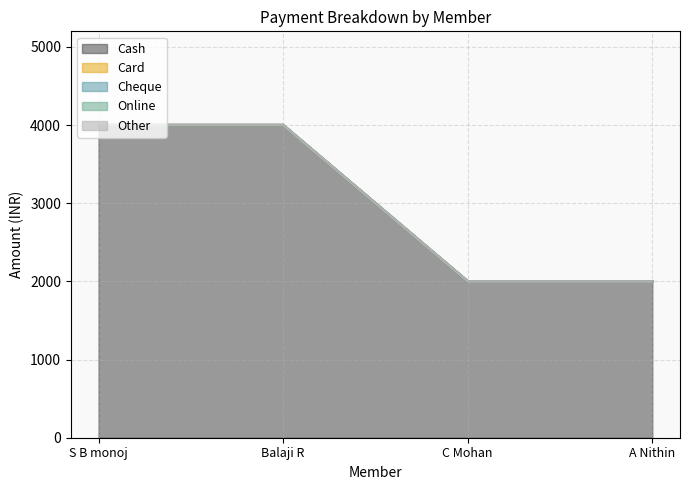

What is the highest value of the Cash series?

4000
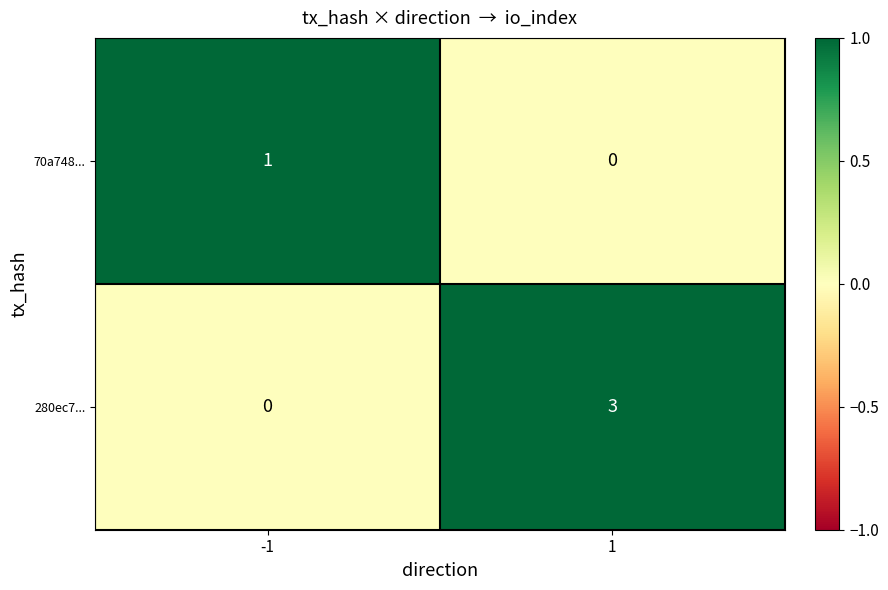

Reading left to right, extract all data points from this chart.

70a748...: 1	0
280ec7...: 0	3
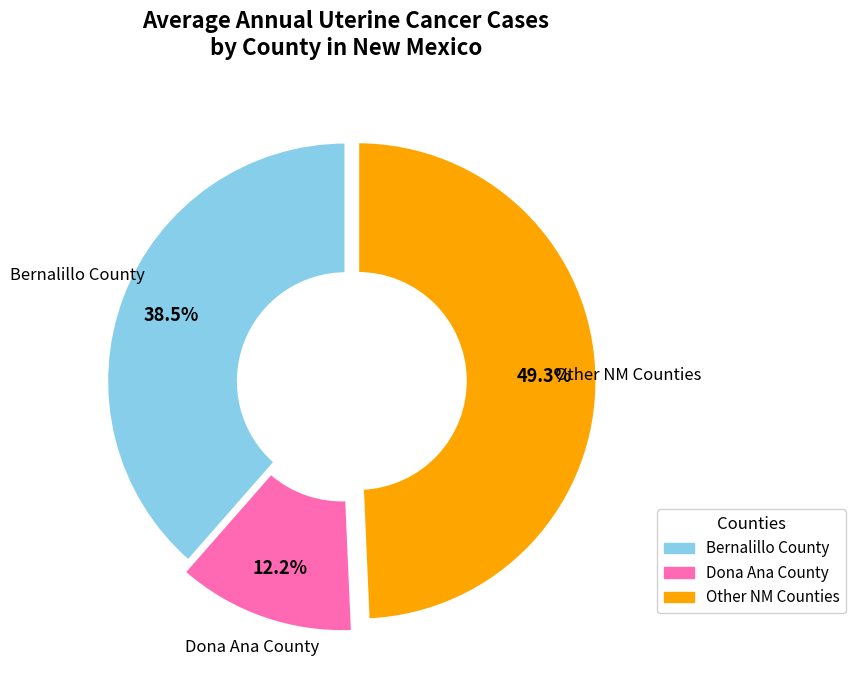

Is there a majority slice in this chart?

No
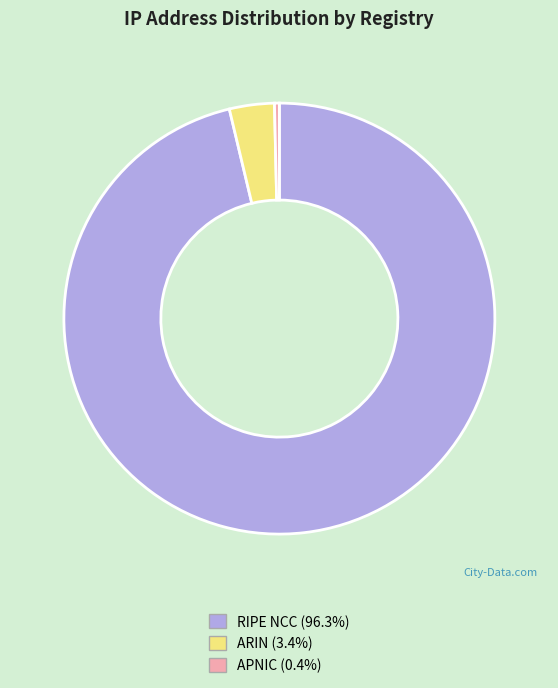

Approximately how many times larger is the value at ARIN compared to APNIC?

9.3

☆ ☆ ☆

Rewrite the records above as a numbered list with one line per item. Omit the blank lines and leave the pictures out.

--- PROBLEM SOLUTION ---
1. What is the highest value of the Cash series?
2. 4000
3. Reading left to right, extract all data points from this chart.
4. 70a748...: 1	0
5. 280ec7...: 0	3
6. Is there a majority slice in this chart?
7. No
8. Approximately how many times larger is the value at ARIN compared to APNIC?
9. 9.3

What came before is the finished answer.